== Segment start ==

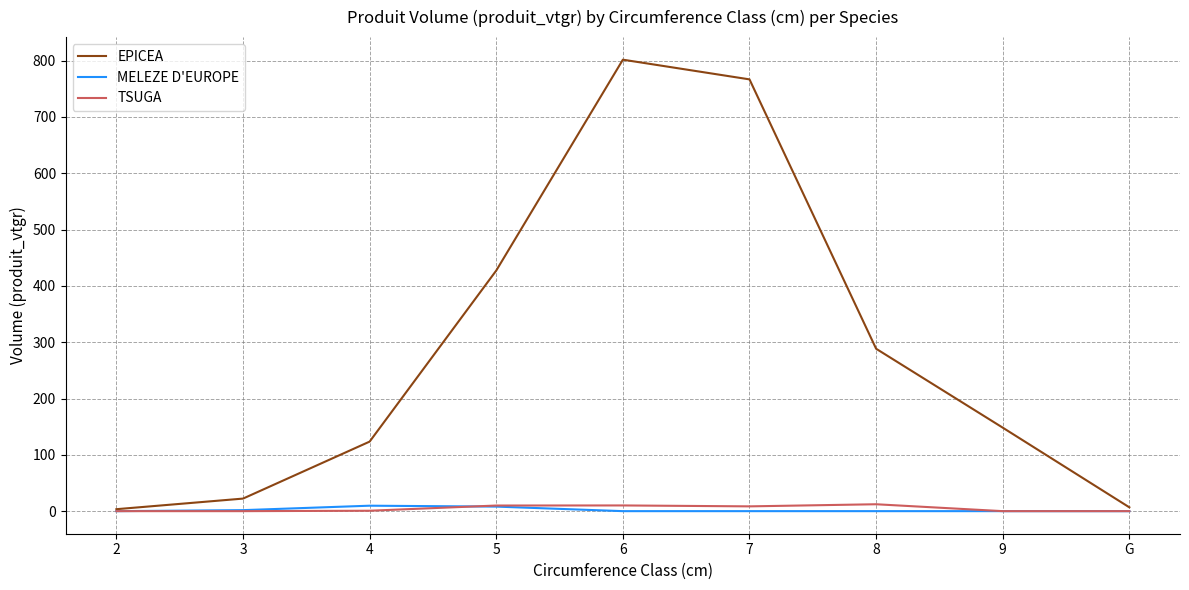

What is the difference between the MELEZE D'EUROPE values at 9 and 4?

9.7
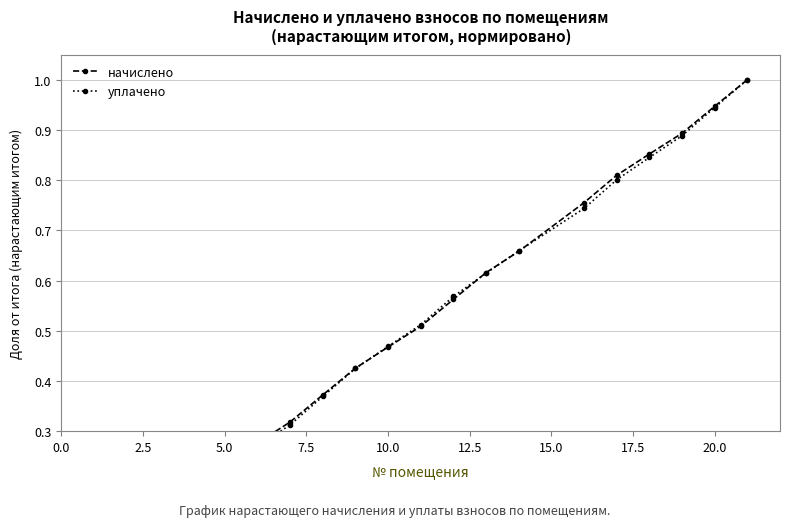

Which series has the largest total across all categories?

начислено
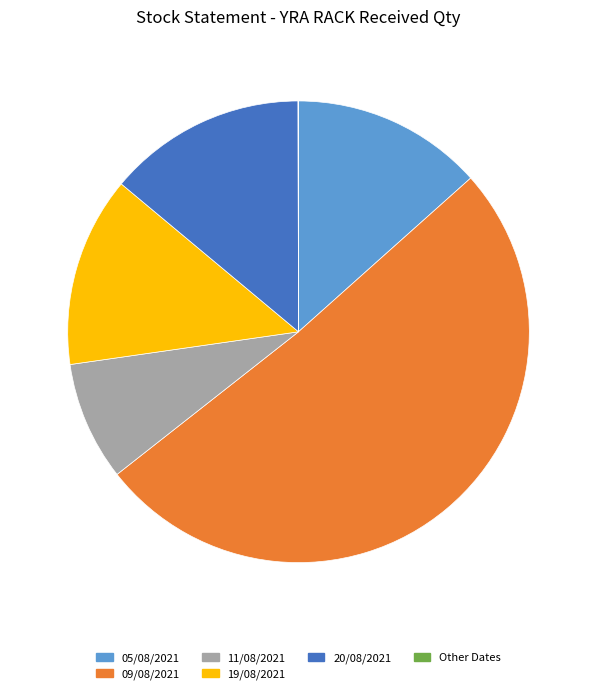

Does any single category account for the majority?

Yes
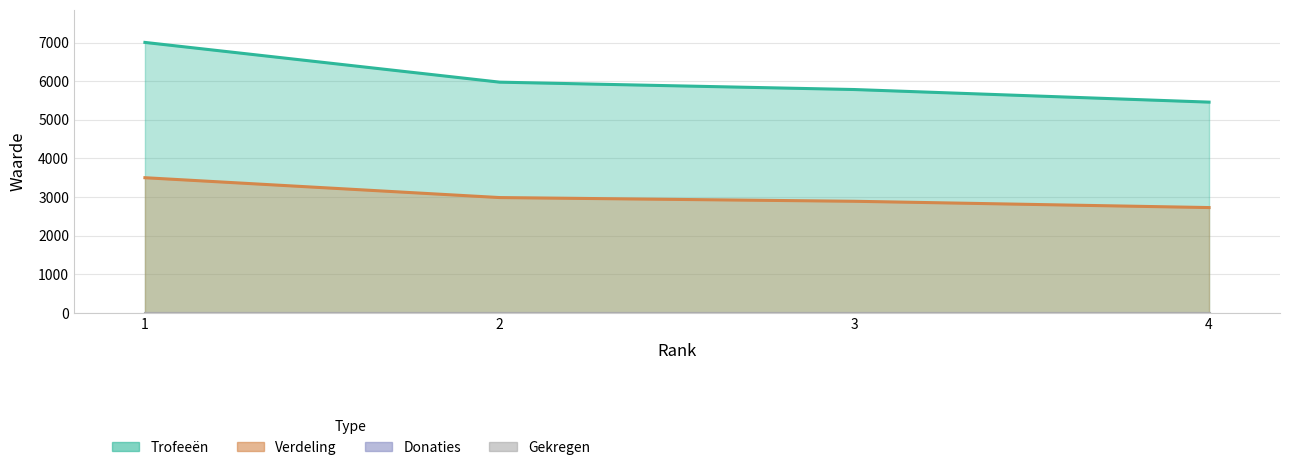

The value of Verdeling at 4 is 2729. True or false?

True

== Segment end ==

- REQUIRED ACTION -
Copy the listing above with "category" changed to "group" and nothing else altered. Leave the pictures out.

- ANSWER -
What is the difference between the MELEZE D'EUROPE values at 9 and 4?

9.7

Which series has the largest total across all categories?

начислено

Does any single group account for the majority?

Yes

The value of Verdeling at 4 is 2729. True or false?

True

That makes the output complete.